The following needs and recommendations were highlighted in the report:

  • Organisations should continue to raise awareness of the impact of digital preservation beyond the current core of informed individuals and institutions.
  • Organisations should create long-term proactive information/knowledge management plans and assign responsibility for dealing with digital preservation issues. Regular audits should also be performed to assess and address digital preservation needs.
  • Training in digital preservation should be encouraged and programmes should be integrated into the training of professionals such as conservators, librarians and archivists.
  • Awareness of digital preservation issues should be raised at government level, both nationally and internationally, in order to influence relevant policy making.
  • An international collaborative 'market' for digital preservation tools should be created. Such a market should encourage the use of open file formats and standards and consider the long-term preservation needs of digital information.

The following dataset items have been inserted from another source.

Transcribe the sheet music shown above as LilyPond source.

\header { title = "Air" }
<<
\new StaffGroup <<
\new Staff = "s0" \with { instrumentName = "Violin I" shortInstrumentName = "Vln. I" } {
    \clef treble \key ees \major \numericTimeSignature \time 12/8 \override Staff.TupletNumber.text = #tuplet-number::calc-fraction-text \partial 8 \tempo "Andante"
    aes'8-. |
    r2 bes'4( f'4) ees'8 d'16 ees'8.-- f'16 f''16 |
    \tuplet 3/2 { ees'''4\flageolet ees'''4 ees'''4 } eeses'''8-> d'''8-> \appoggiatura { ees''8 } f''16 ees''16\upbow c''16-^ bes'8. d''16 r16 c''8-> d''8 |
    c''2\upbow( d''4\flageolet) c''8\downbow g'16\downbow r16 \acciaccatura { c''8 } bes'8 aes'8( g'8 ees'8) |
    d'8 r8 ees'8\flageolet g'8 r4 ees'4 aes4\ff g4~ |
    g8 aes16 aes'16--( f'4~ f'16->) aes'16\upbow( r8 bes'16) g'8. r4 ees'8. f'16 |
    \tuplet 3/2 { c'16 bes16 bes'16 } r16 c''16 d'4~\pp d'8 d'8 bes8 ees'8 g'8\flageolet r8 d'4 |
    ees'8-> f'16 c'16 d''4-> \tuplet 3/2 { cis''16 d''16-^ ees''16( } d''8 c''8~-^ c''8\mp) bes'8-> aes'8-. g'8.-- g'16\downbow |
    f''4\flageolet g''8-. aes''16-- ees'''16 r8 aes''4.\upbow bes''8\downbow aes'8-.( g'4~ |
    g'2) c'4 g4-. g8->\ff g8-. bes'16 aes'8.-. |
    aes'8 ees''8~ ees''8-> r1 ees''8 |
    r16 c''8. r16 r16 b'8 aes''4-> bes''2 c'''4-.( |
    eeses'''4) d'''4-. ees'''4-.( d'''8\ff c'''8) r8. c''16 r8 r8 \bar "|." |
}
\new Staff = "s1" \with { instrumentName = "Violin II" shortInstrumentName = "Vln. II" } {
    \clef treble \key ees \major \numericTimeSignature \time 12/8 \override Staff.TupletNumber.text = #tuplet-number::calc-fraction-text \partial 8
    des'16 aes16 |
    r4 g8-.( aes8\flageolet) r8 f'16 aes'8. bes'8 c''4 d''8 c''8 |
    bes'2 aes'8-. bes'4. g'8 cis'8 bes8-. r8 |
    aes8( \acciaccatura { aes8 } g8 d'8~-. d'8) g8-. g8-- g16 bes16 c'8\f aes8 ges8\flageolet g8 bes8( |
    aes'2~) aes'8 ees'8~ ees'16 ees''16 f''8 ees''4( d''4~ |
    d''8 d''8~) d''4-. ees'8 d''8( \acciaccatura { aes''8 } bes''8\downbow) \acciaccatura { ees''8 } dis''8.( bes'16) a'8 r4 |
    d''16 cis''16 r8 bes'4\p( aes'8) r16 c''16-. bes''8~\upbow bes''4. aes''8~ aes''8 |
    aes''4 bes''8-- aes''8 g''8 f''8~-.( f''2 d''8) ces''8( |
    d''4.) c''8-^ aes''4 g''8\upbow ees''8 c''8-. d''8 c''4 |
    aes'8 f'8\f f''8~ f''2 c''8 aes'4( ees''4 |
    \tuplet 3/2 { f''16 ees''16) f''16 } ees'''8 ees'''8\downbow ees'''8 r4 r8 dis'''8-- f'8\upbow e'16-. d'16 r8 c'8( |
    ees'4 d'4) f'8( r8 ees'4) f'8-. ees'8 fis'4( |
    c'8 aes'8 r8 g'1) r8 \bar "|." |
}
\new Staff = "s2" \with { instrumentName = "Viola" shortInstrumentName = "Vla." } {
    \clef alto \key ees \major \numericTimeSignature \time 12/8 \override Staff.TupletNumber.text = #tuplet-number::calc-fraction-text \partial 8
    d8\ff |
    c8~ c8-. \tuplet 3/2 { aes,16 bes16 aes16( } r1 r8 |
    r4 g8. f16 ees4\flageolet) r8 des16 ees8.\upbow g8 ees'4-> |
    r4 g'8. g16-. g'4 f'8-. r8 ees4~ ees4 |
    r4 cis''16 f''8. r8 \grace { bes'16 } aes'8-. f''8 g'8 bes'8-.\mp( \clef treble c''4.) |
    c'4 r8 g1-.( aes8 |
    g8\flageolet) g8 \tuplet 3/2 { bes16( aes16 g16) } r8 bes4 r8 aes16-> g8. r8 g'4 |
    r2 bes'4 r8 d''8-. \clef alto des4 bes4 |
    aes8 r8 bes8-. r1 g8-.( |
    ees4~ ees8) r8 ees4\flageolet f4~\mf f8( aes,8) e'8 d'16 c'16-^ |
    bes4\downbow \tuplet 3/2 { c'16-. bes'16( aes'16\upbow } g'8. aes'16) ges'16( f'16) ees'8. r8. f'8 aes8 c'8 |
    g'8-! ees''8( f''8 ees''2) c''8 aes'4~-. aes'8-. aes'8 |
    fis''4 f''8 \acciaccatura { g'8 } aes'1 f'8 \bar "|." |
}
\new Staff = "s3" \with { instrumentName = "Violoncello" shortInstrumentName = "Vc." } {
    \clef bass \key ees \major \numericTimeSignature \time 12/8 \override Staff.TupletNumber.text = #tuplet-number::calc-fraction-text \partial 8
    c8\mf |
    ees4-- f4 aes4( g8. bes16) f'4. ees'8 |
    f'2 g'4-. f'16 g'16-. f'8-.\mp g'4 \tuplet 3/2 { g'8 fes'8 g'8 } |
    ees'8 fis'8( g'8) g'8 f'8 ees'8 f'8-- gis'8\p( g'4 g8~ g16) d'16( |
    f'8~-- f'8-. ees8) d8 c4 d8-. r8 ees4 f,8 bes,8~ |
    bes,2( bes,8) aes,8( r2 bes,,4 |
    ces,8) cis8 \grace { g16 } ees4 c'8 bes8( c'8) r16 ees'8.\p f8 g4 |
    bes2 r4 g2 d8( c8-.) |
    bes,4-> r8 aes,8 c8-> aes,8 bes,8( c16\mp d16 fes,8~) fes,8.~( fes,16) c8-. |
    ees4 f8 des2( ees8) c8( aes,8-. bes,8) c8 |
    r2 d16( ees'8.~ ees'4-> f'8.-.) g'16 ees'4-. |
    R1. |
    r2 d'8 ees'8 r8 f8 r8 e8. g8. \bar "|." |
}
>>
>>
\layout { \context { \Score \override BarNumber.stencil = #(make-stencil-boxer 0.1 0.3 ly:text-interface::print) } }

Mind the Gap is intended to win the hearts and minds of a much wider audience and to encourage all who are involved in creating and acquiring digital information, to seize the opportunity to develop a practical, coherent strategy for responsible management of the vast quantities of digital information being created and used in the UK today. As the DPC Chair Lynne Brindley noted at the launch of Mind the Gap ' ... many of the needs identified in the report are not "rocket science", they rely on little more than common sense and good management to implement, but there is nevertheless a significant gap between where we are now and where we need to be...'. Mind the Gap poses a challenge to all organisations to take steps to manage their digital materials according to good practice so that it will be simpler and more cost-effective for others to continue to manage them for the future.